__BRIEF__:
Your reproduction of the entries should be exact and should contain no pictures.

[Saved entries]

#####

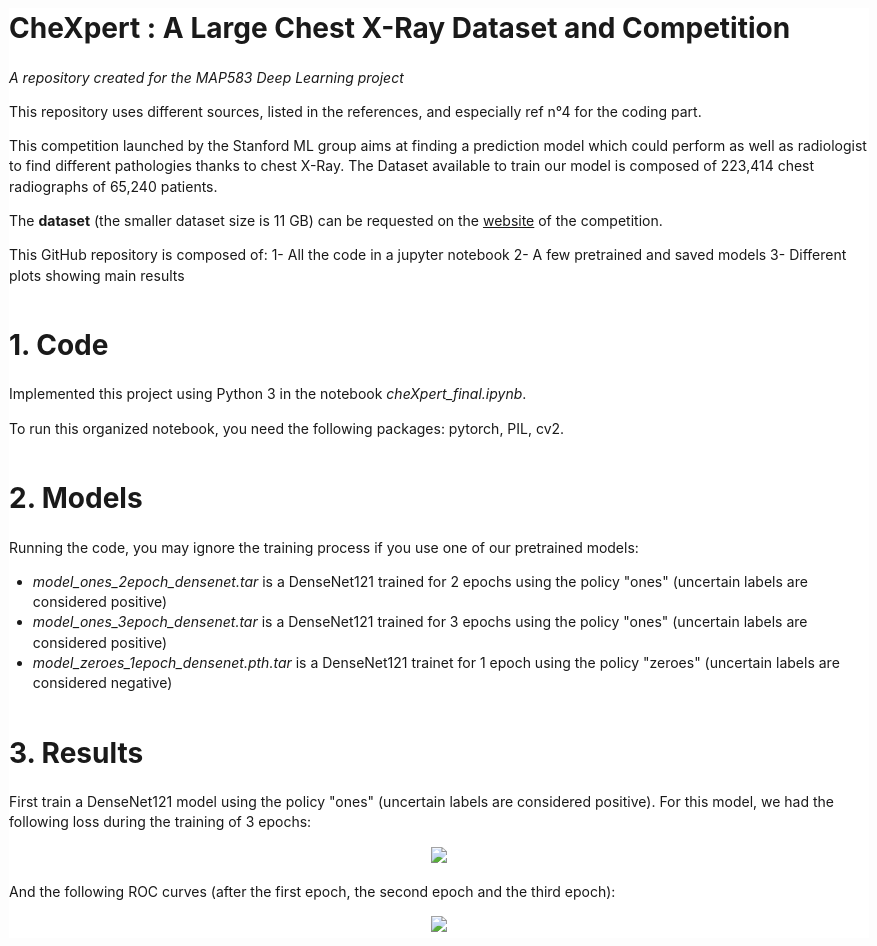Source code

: # CheXpert : A Large Chest X-Ray Dataset and Competition
*A repository created for the MAP583 Deep Learning project*


This repository uses different sources, listed in the references, and especially ref n°4 for the coding part.

This competition launched by the Stanford ML group aims at finding a prediction model which could perform as well as radiologist to find different pathologies thanks to chest X-Ray. The Dataset available to train our model is composed of 223,414 chest radiographs of 65,240 patients.

The **dataset** (the smaller dataset size is 11 GB) can be requested on the [website](https://stanfordmlgroup.github.io/competitions/chexpert/) of the competition.

This GitHub repository is composed of:
1- All the code in a jupyter notebook
2- A few pretrained and saved models
3- Different plots showing main results


# 1. Code

Implemented this project using Python 3 in the notebook *cheXpert_final.ipynb*.

To run this organized notebook, you need the following packages: pytorch, PIL, cv2.

# 2. Models

Running the code, you may ignore the training process if you use one of our pretrained models:
-  *model_ones_2epoch_densenet.tar* is a DenseNet121 trained for 2 epochs using the policy "ones" (uncertain labels are considered positive)
-  *model_ones_3epoch_densenet.tar* is a DenseNet121 trained for 3 epochs using the policy "ones" (uncertain labels are considered positive)
-  *model_zeroes_1epoch_densenet.pth.tar* is a DenseNet121 trainet for 1 epoch using the policy "zeroes" (uncertain labels are considered negative)

# 3. Results
First train a DenseNet121 model using the policy "ones" (uncertain labels are considered positive).
For this model, we had the following loss during the training of 3 epochs:

<p align="center">
  <img src="https://github.com/gaetandi/cheXpert/blob/master/results/loss_ones_densenet.png" width="480">
</p>

And the following ROC curves (after the first epoch, the second epoch and the third epoch):

<p align="center">
  <img src="https://github.com/gaetandi/cheXpert/blob/master/results/ROC_densenet.png" width="1800">
</p>

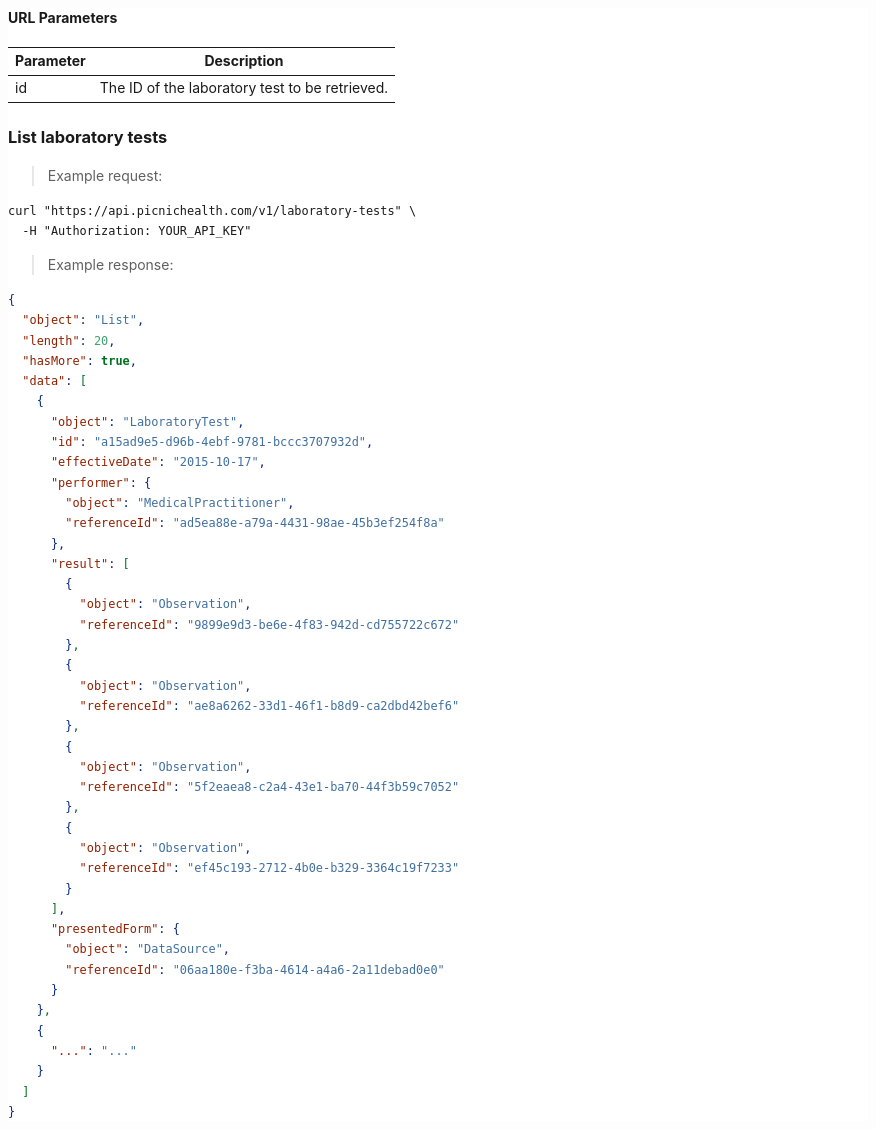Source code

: #### URL Parameters
Parameter | Description
--------- | -----------
id | The ID of the laboratory test to be retrieved.


### List laboratory tests
> Example request:

```shell
curl "https://api.picnichealth.com/v1/laboratory-tests" \
  -H "Authorization: YOUR_API_KEY"
```

> Example response:

```json
{
  "object": "List",
  "length": 20,
  "hasMore": true,
  "data": [
    {
      "object": "LaboratoryTest",
      "id": "a15ad9e5-d96b-4ebf-9781-bccc3707932d",
      "effectiveDate": "2015-10-17",
      "performer": {
        "object": "MedicalPractitioner",
        "referenceId": "ad5ea88e-a79a-4431-98ae-45b3ef254f8a"
      },
      "result": [
        {
          "object": "Observation",
          "referenceId": "9899e9d3-be6e-4f83-942d-cd755722c672"
        },
        {
          "object": "Observation",
          "referenceId": "ae8a6262-33d1-46f1-b8d9-ca2dbd42bef6"
        },
        {
          "object": "Observation",
          "referenceId": "5f2eaea8-c2a4-43e1-ba70-44f3b59c7052"
        },
        {
          "object": "Observation",
          "referenceId": "ef45c193-2712-4b0e-b329-3364c19f7233"
        }
      ],
      "presentedForm": {
        "object": "DataSource",
        "referenceId": "06aa180e-f3ba-4614-a4a6-2a11debad0e0"
      }
    },
    {
      "...": "..."
    }
  ]
}
```

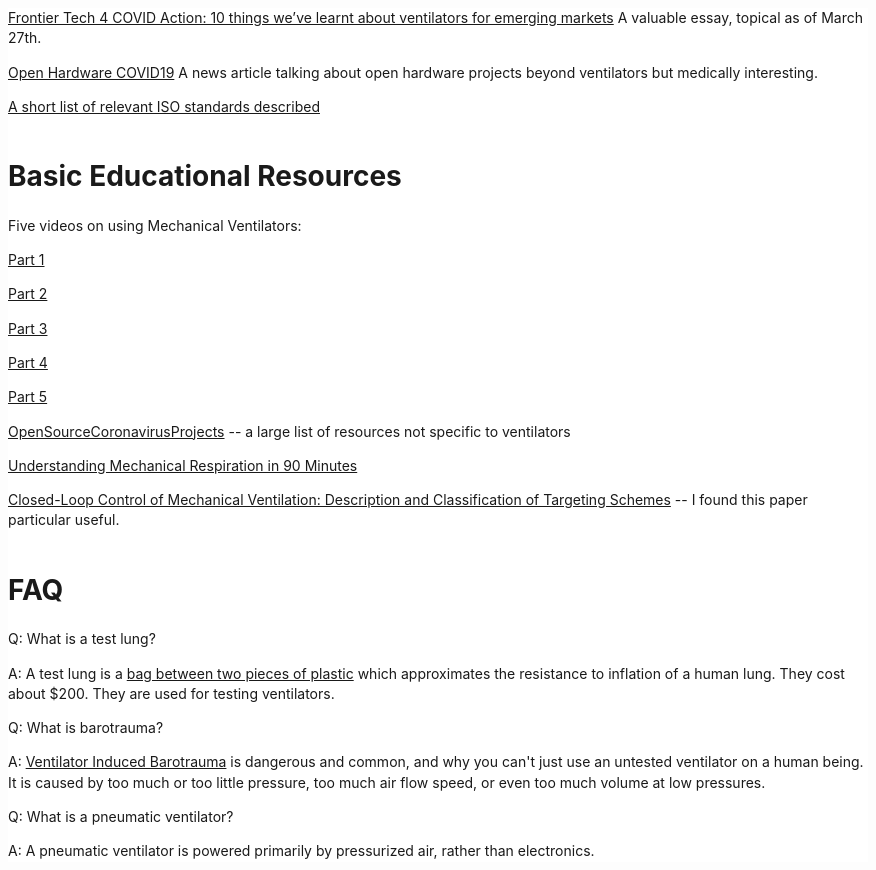 [Frontier Tech 4 COVID Action: 10 things we’ve learnt about ventilators for emerging markets](https://medium.com/frontier-technology-livestreaming/frontier-tech-4-covid-action-10-things-weve-learnt-about-ventilators-for-emerging-markets-c9eeaf2908ee) A valuable essay, topical as of March 27th.

[Open Hardware COVID19](https://opensource.com/article/20/3/open-hardware-covid19) A news article talking about open hardware projects beyond ventilators but medically interesting.


[A short list of relevant ISO standards described](https://docs.google.com/spreadsheets/d/1WmPpG8hsu2mlgI_rFDZl2zZMAPZdp-kboGi0jfIsrI4/edit#gid=2126274196)






# Basic Educational Resources

Five videos on using Mechanical Ventilators:

[Part 1 ](https://youtu.be/gk_Qf-JAL84)

[Part 2 ](https://youtu.be/K0maLgTzIto)

[Part 3 ](https://youtu.be/6Bdv7QhNNy4)

[Part 4 ](https://youtu.be/KHpJ21UWbhg)

[Part 5 ](https://youtu.be/Jx7oeJKzI9g)


[OpenSourceCoronavirusProjects](https://github.com/cyborg527/OpenSourceCoronavirusProjects?fbclid=IwAR2OFWCfl4kF2lXv1wW5laZlRPu4RcKs8NBkDOrSCcPAd0ONJIemClQrGdM) -- a large list of resources not specific to ventilators

[Understanding Mechanical Respiration in 90 Minutes](https://diyventilators.discourse.group/t/understanding-mechanical-respiration-in-90-minutes/138)

[Closed-Loop Control of Mechanical Ventilation: Description and Classification of Targeting Schemes](http://rc.rcjournal.com/content/56/1/85) -- I found this paper particular useful.

# FAQ

Q: What is a test lung?

A: A test lung is a [bag between two pieces of plastic](https://smile.amazon.com/gp/product/B0767RBQ1H/ref=ppx_yo_dt_b_asin_title_o00_s00?ie=UTF8&psc=1) which approximates the resistance to inflation of a human lung. They cost about $200. They are used for testing ventilators.

Q: What is barotrauma?

A: [Ventilator Induced Barotrauma](https://en.wikipedia.org/wiki/Barotrauma#Ventilator-induced_barotrauma) is dangerous and common, and why you can't just use an untested ventilator on a human being. It is caused by too much or too little pressure, too much air flow speed, or even too much volume at low pressures.

Q: What is a pneumatic ventilator?

A: A pneumatic ventilator is powered primarily by pressurized air, rather than electronics.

#####

__WRITTEN SOLUTION__:
Source code

: # CheXpert : A Large Chest X-Ray Dataset and Competition
*A repository created for the MAP583 Deep Learning project*


This repository uses different sources, listed in the references, and especially ref n°4 for the coding part.

This competition launched by the Stanford ML group aims at finding a prediction model which could perform as well as radiologist to find different pathologies thanks to chest X-Ray. The Dataset available to train our model is composed of 223,414 chest radiographs of 65,240 patients.

The **dataset** (the smaller dataset size is 11 GB) can be requested on the [website](https://stanfordmlgroup.github.io/competitions/chexpert/) of the competition.

This GitHub repository is composed of:
1- All the code in a jupyter notebook
2- A few pretrained and saved models
3- Different plots showing main results


# 1. Code

Implemented this project using Python 3 in the notebook *cheXpert_final.ipynb*.

To run this organized notebook, you need the following packages: pytorch, PIL, cv2.

# 2. Models

Running the code, you may ignore the training process if you use one of our pretrained models:
-  *model_ones_2epoch_densenet.tar* is a DenseNet121 trained for 2 epochs using the policy "ones" (uncertain labels are considered positive)
-  *model_ones_3epoch_densenet.tar* is a DenseNet121 trained for 3 epochs using the policy "ones" (uncertain labels are considered positive)
-  *model_zeroes_1epoch_densenet.pth.tar* is a DenseNet121 trainet for 1 epoch using the policy "zeroes" (uncertain labels are considered negative)

# 3. Results
First train a DenseNet121 model using the policy "ones" (uncertain labels are considered positive).
For this model, we had the following loss during the training of 3 epochs:

<p align="center">
  <img src="https://github.com/gaetandi/cheXpert/blob/master/results/loss_ones_densenet.png" width="480">
</p>

And the following ROC curves (after the first epoch, the second epoch and the third epoch):

<p align="center">
  <img src="https://github.com/gaetandi/cheXpert/blob/master/results/ROC_densenet.png" width="1800">
</p>

Source code

: #### URL Parameters
Parameter | Description
--------- | -----------
id | The ID of the laboratory test to be retrieved.


### List laboratory tests
> Example request:

```shell
curl "https://api.picnichealth.com/v1/laboratory-tests" \
  -H "Authorization: YOUR_API_KEY"
```

> Example response:

```json
{
  "object": "List",
  "length": 20,
  "hasMore": true,
  "data": [
    {
      "object": "LaboratoryTest",
      "id": "a15ad9e5-d96b-4ebf-9781-bccc3707932d",
      "effectiveDate": "2015-10-17",
      "performer": {
        "object": "MedicalPractitioner",
        "referenceId": "ad5ea88e-a79a-4431-98ae-45b3ef254f8a"
      },
      "result": [
        {
          "object": "Observation",
          "referenceId": "9899e9d3-be6e-4f83-942d-cd755722c672"
        },
        {
          "object": "Observation",
          "referenceId": "ae8a6262-33d1-46f1-b8d9-ca2dbd42bef6"
        },
        {
          "object": "Observation",
          "referenceId": "5f2eaea8-c2a4-43e1-ba70-44f3b59c7052"
        },
        {
          "object": "Observation",
          "referenceId": "ef45c193-2712-4b0e-b329-3364c19f7233"
        }
      ],
      "presentedForm": {
        "object": "DataSource",
        "referenceId": "06aa180e-f3ba-4614-a4a6-2a11debad0e0"
      }
    },
    {
      "...": "..."
    }
  ]
}
```

 [Frontier Tech 4 COVID Action: 10 things we’ve learnt about ventilators for emerging markets](https://medium.com/frontier-technology-livestreaming/frontier-tech-4-covid-action-10-things-weve-learnt-about-ventilators-for-emerging-markets-c9eeaf2908ee) A valuable essay, topical as of March 27th.

[Open Hardware COVID19](https://opensource.com/article/20/3/open-hardware-covid19) A news article talking about open hardware projects beyond ventilators but medically interesting.


[A short list of relevant ISO standards described](https://docs.google.com/spreadsheets/d/1WmPpG8hsu2mlgI_rFDZl2zZMAPZdp-kboGi0jfIsrI4/edit#gid=2126274196)






# Basic Educational Resources

Five videos on using Mechanical Ventilators:

[Part 1 ](https://youtu.be/gk_Qf-JAL84)

[Part 2 ](https://youtu.be/K0maLgTzIto)

[Part 3 ](https://youtu.be/6Bdv7QhNNy4)

[Part 4 ](https://youtu.be/KHpJ21UWbhg)

[Part 5 ](https://youtu.be/Jx7oeJKzI9g)


[OpenSourceCoronavirusProjects](https://github.com/cyborg527/OpenSourceCoronavirusProjects?fbclid=IwAR2OFWCfl4kF2lXv1wW5laZlRPu4RcKs8NBkDOrSCcPAd0ONJIemClQrGdM) -- a large list of resources not specific to ventilators

[Understanding Mechanical Respiration in 90 Minutes](https://diyventilators.discourse.group/t/understanding-mechanical-respiration-in-90-minutes/138)

[Closed-Loop Control of Mechanical Ventilation: Description and Classification of Targeting Schemes](http://rc.rcjournal.com/content/56/1/85) -- I found this paper particular useful.

# FAQ

Q: What is a test lung?

A: A test lung is a [bag between two pieces of plastic](https://smile.amazon.com/gp/product/B0767RBQ1H/ref=ppx_yo_dt_b_asin_title_o00_s00?ie=UTF8&psc=1) which approximates the resistance to inflation of a human lung. They cost about $200. They are used for testing ventilators.

Q: What is barotrauma?

A: [Ventilator Induced Barotrauma](https://en.wikipedia.org/wiki/Barotrauma#Ventilator-induced_barotrauma) is dangerous and common, and why you can't just use an untested ventilator on a human being. It is caused by too much or too little pressure, too much air flow speed, or even too much volume at low pressures.

Q: What is a pneumatic ventilator?

A: A pneumatic ventilator is powered primarily by pressurized air, rather than electronics.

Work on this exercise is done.